Fortunately, Linux keeps updating the timestamp on the file during the
process of being copied, so it usually tries again and again. Sometimes,
it tries right before the file is finished, and doesn't try again... so i
have to go 'touch' the file.
I have a suggestion for fixing this problem. Unfortuneately, I don't
think there's any way to know if a file is done being written to. So
I think a timer in the appropriate place would provide for the most
foolproof operation.
I haven't tested this code, but it should work fine... There might be
a typo or two.
I included a couple of other changes, like checking to see if a file's
modification time has changed rather than increased. This is because,
at least under unix, if you untar a .tar file, it might preserve
modification times, resulting in the .jar changing in the deploy area,
but not being redeployed. Other commands show this behaviour too.
// Check watched URLs
for (int i = 0; i < watchedURLs.size(); i++)
{
Deployment deployment = (Deployment)watchedURLs.get(i);
long lm;
File file = null;
if (deployment.watch.getProtocol().startsWith("file")) {
file = new File(deployment.watch.getFile());
lm = file.lastModified();
} else {
// Use URL connection to get timestamp
lm = deployment.watch.openConnection().getLastModified();
}
if (file != null && deployment.lastModified != lm) {
// wait for file to stop growing...
long size = 0;
while (true) {
size = file.length();
Thread.sleep(DEPLOYMENT_DELAY);
long newSize = file.length();
long newLM = file.lastModified();
if (size == newSize && lm == newLM) break;
lm = file.lastModified();
log.log("Waiting for file to stop changing: " + deployment.url);
}
}
// Check old timestamp -- always deploy if first check
if (deployment.lastModified == 0 || deployment.lastModified != lm)
{
log.log("Auto deploy of "+deployment.url);
// continue normally
BTW, Why the check for deployment.lastModified == 0? The only time that
would be true but (deployment.lastModified != lm) would be false would be if
(lm == 0).

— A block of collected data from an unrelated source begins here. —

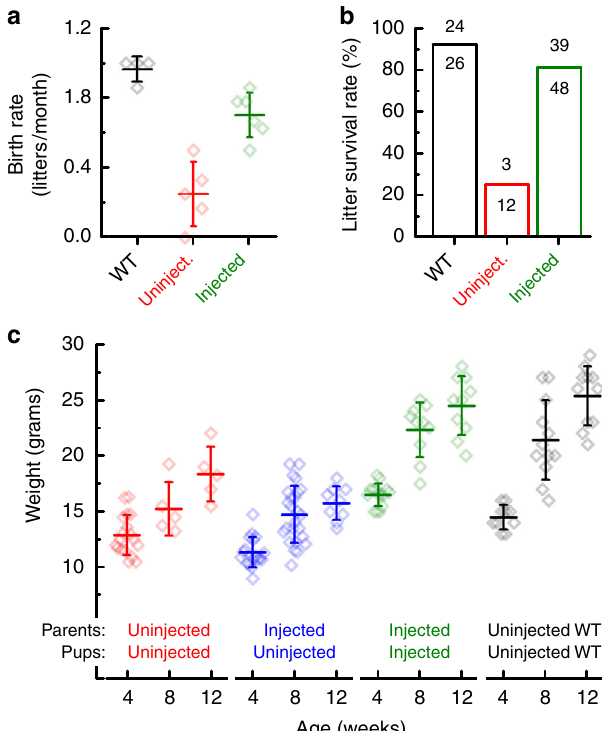
Fig. 6 sAAV- Tmc1 improves breeding, survival and growth in Tmc1 Δ / Δ ; Tmc2 Δ / Δ mice. a Mean ± S.D. birth rate for litters produced by four wild- type C57BL/6 breeding pairs (black), fi ve uninjected Tmc1 Δ / Δ ;Tmc2 Δ / Δ breeding pairs (red) and six Tmc1 Δ / Δ ;Tmc2 Δ / Δ breeding pairs injected with sAAV- Tmc1 (green). Birth rate was calculated for each breeding pair based on number of litters divided by duration mated. b Litter survival rates wild- type (black), uninjected Tmc1 Δ / Δ ;Tmc2 Δ / Δ mice (red), and Tmc1 Δ / Δ ;Tmc2 Δ / Δ parents injected with sAAV- Tmc1 (green). Number of litters that survived to wean age (P21) over number produced at P0 are shown above each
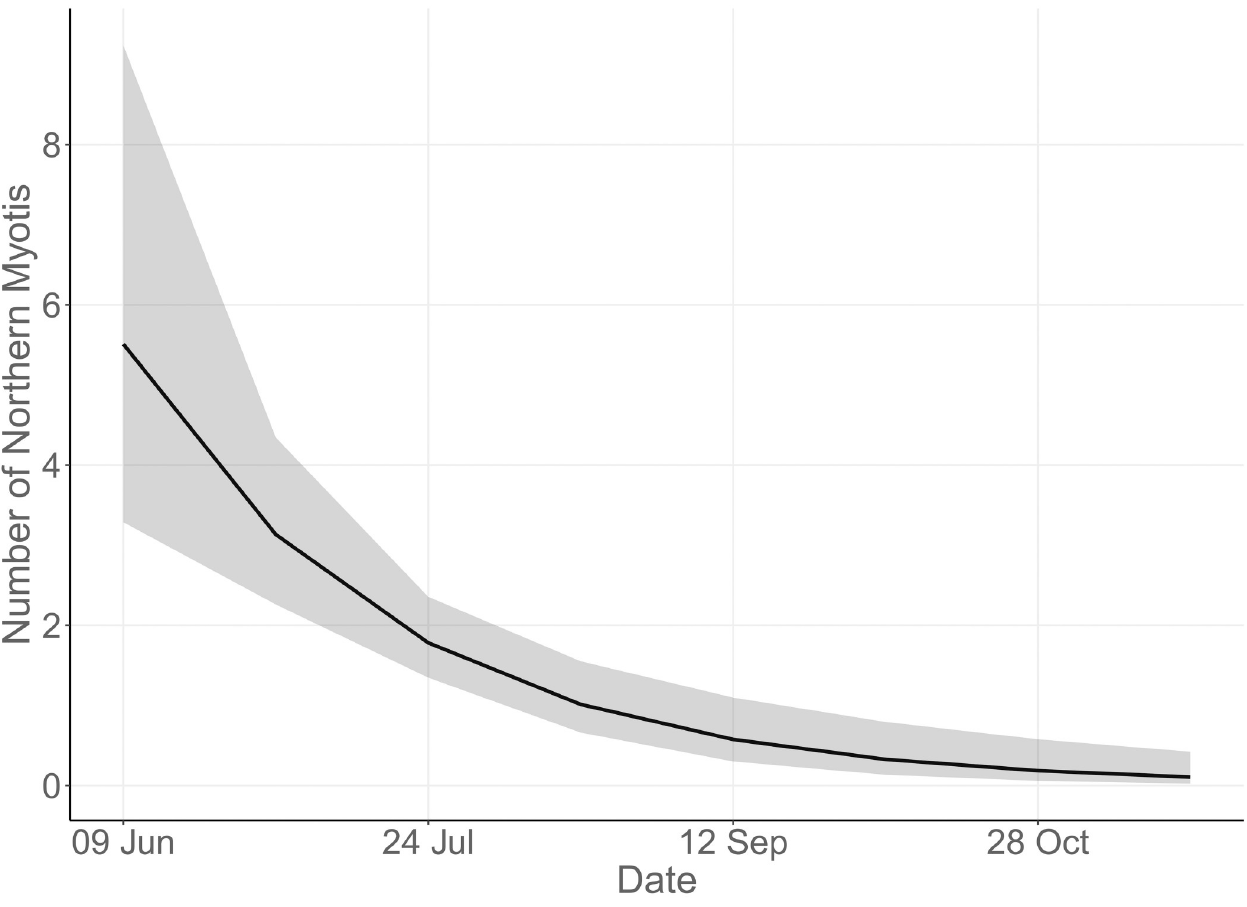
Fig 5. Seasonal trends in northern myotis emergence counts. The number of northern myotis counted exiting roost trees in central Pennsylvania declined as the year progressed (first count occurred on 9 June). Data shown are predicted values with a 95% confidence interval generated from a generalized linear mixed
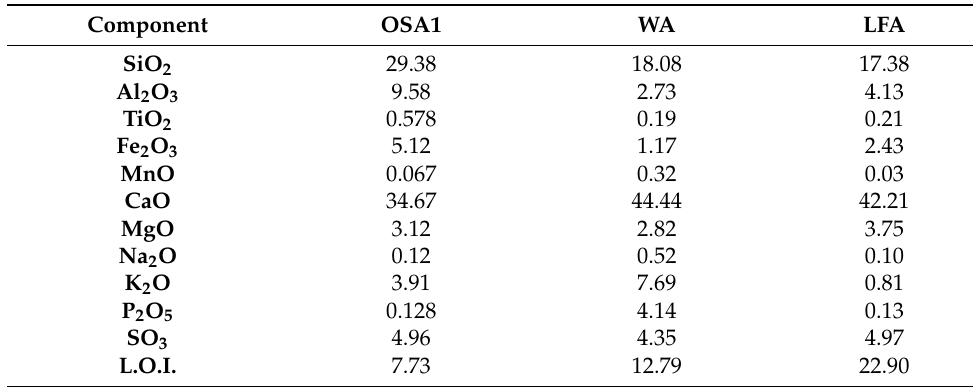
Table 1. Chemical composition of OSA, WA, and LFA.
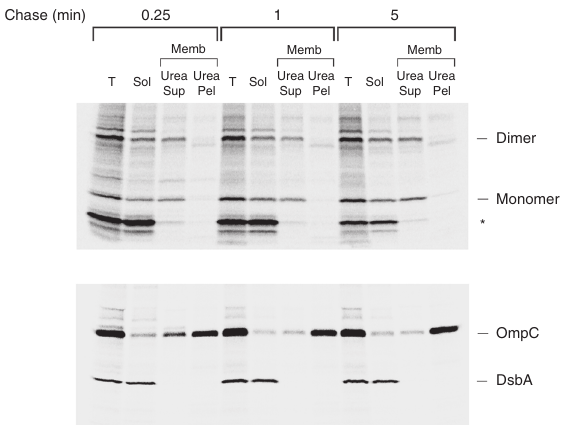
Fig. 7 Localization of the UpaG Δ 2(W1778A) crosslinking product. AD202 transformed with pRS13 [P rha - HA-upaG Δ 2(Y1135am/W1778A) ] and pDULE- Bpa were radiolabeled, UV irradiated and fractionated. Immunoprecipitations were conducted using an anti-HA antiserum (top gel) or anti-OmpC and anti-DsbA antisera (bottom gel). The truncated form of HA-UpaG Δ 2 that resulted from translation termination at the amber codon is denoted with an asterisk. T, total cell extract; Sol, soluble protein; Memb, cell membranes; Urea Sup, urea-soluble protein; Urea Pel, urea-insoluble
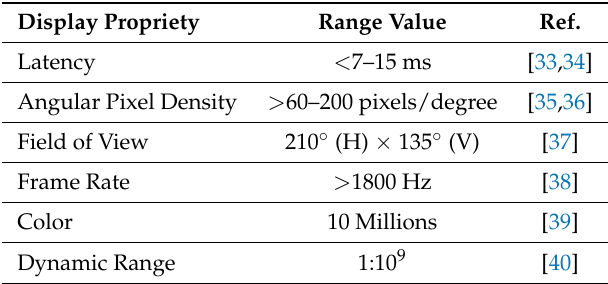
Table 1. Ideal display specifications to match the human eye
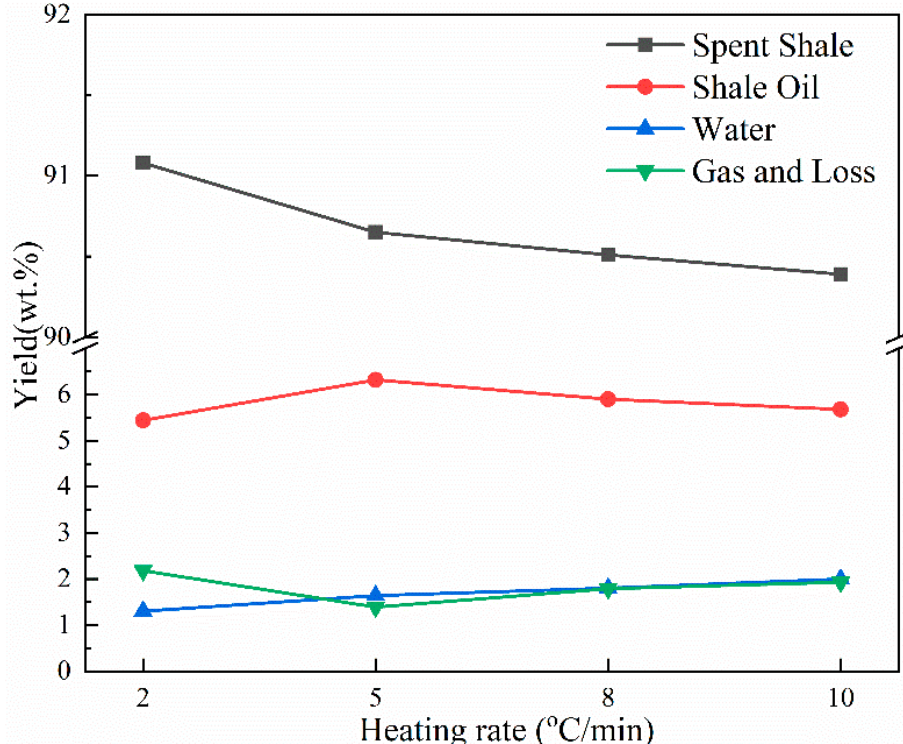
Figure 5. Yields of pyrolysis products of Jimsar oil shale at different heating rates.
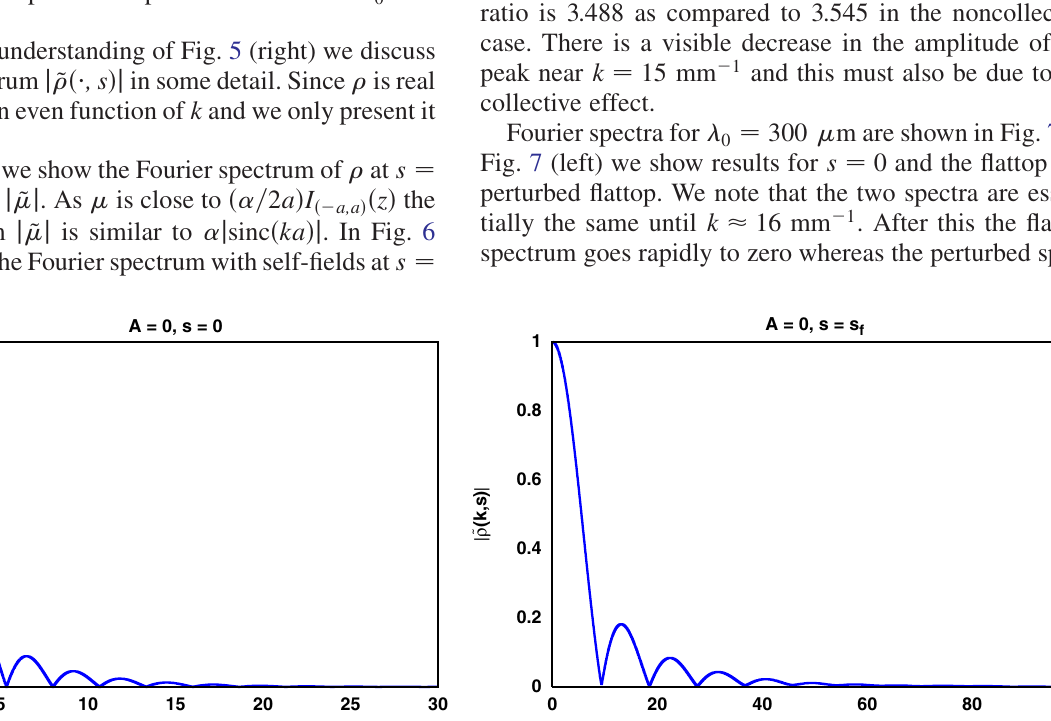
¼ 200 (cid:4) m . Right: 0 C and k (red squares) and f 0 0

And if (lm == 0) then we're going to start an infinite
auto-deploy loop anyway because of the (deployment.lastModified == 0)
check.
Also, the wait loop could be implemented as a separate thread that is
launched so that other stuff can deploy while we're waiting on this one
file to stop growing... probably not necessary though.
DEPLOYMENT_DELAY could be configured by the user in one of the conf
files... I'd personally set it to something like 5 seconds or more,
although a default of 1 second might be appropriate.